The figures signal continued momentum in foreign investor appetite for Nigerian assets, building on strong gains seen earlier in the year. On a quarter-on-quarter basis, inflows rose 7.13% from $6.01 billion in the third quarter of 2025, pushing the full-year trajectory higher despite lingering macroeconomic headwinds.

“In Q4 2025, total capital importation into Nigeria stood at $6,443.48 million, higher than $5,089.16 million recorded in Q4 2024, indicating an increase of 26.61% on a year-on-year basis,” the NBS report stated. “In comparison to the preceding quarter, capital importation increased by 7.13% from $6,014.77 million in Q3 2025.”

Analysts say the uptick reflects improving investor sentiment following policy reforms, including foreign exchange liberalization and efforts to clear backlog obligations, even as challenges such as inflation, security issues, and infrastructure deficits persist.

A detailed breakdown reveals that portfolio investment remained the overwhelming driver of inflows, accounting for $5.49 billion or 85.14% of the total.

Within this category, money market instruments led with $3.08 billion, while bonds contributed $1.97 billion — underscoring investors’ clear preference for short-term, liquid, and fixed-income assets that offer quicker exits and relatively predictable yields in a still-volatile environment.

By contrast, Foreign Direct Investment (FDI), often seen as a barometer of long-term confidence in the real economy, contributed just $357.80 million, or a meager 5.55% of total inflows.
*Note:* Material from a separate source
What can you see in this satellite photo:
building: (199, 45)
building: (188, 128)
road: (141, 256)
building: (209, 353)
Other investments made up the remaining $599.65 million (9.31%).

The relatively anemic FDI share, experts note, highlights a structural weakness: while “hot money” is flowing in response to attractive interest rates and forex improvements, genuine long-term commitments to factories, infrastructure, and productive sectors remain subdued despite recent macroeconomic signals such as narrowing exchange rate gaps and declining parallel market premiums.

Sectoral data paints an even starker picture of concentration risk. The banking sector emerged as the biggest magnet for foreign capital, pulling in $3.85 billion — equivalent to 59.75% of all inflows. The financing sector followed closely with $1.94 billion (30.15%), meaning financial services alone absorbed nearly 90% of the quarter’s capital.
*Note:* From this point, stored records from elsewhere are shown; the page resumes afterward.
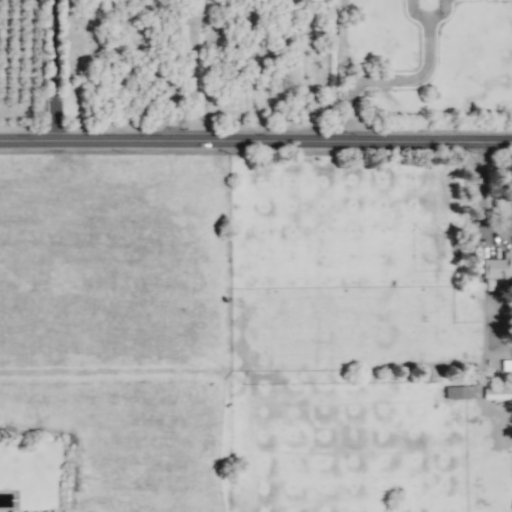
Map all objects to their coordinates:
road: (52, 67)
road: (194, 67)
road: (401, 79)
road: (256, 135)
road: (480, 191)
building: (497, 389)
building: (459, 392)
The production and manufacturing sector managed only $308.93 million (4.79%), while telecommunications, agriculture, oil and gas, and other real sectors recorded far smaller shares.

This heavy skew towards liquid financial assets rather than bricks-and-mortar investments continues a long-standing pattern that analysts have repeatedly flagged as a missed opportunity for job creation and diversified growth.

On the country-of-origin front, the United Kingdom retained its position as the dominant source, contributing $3.73 billion, or 57.94%, of total inflows—likely reflecting the depth of historical financial ties and the role of London as a hub for African investment vehicles.

The United States placed second with $837.91 million (13.00%), followed by South Africa at $516.96 million (8.02%). Belgium and Mauritius also featured prominently, pointing to Nigeria’s ongoing reliance on traditional offshore financial centers and treaty-friendly jurisdictions.

At the institutional level, Stanbic IBTC Bank Plc led the pack among receiving banks with $2.23 billion (34.58% of total inflows), followed by Standard Chartered Bank Nigeria Ltd ($1.85 billion, 28.75%) and Citibank Nigeria Ltd ($840.72 million, 13.05%*). Other notable players included Access Bank, Rand Merchant Bank, and First City Monument Bank.

Economists and market watchers greeted the numbers with cautious optimism. The sustained rise in capital importation—especially the strong portfolio component—is seen as evidence that Nigeria’s reforms under the current administration are gradually restoring credibility in global markets.

However, the persistent dominance of short-term flows and financial services, coupled with the weak FDI performance, raises familiar concerns about the quality and sustainability of these inflows.

Should global interest rates shift or domestic risks re-escalate, such “hot money” could exit as quickly as it arrived, potentially pressuring the naira and reserves.

Stakeholders are urging accelerated efforts to improve the business environment, tackle insecurity, and channel more capital into agriculture, manufacturing, and infrastructure—sectors that could deliver broader-based, job-creating growth.

As Nigeria heads into 2026, the Q4 2025 data offer both encouragement and a clear roadmap: attracting more “sticky” long-term investment will be critical if the country is to translate headline capital inflow gains into genuine economic transformation.

WHAT YOU SHOULD KNOW

Nigeria pulled in $6.44 billion in foreign capital in Q4 2025—a 26.6% year-on-year jump—but the headline figure masks a deeper concern: 85% of that money is “hot” portfolio investment (short-term bonds and money market instruments), while actual foreign direct investment is a mere 5.55%.

Nearly 90% of inflows went into banking and finance, leaving manufacturing, agriculture, and infrastructure starved of capital. The bottom line—Nigeria is attracting attention, not commitment.

Until the country converts speculative inflows into long-term productive investment, the growth story remains fragile and vulnerable to sudden reversals.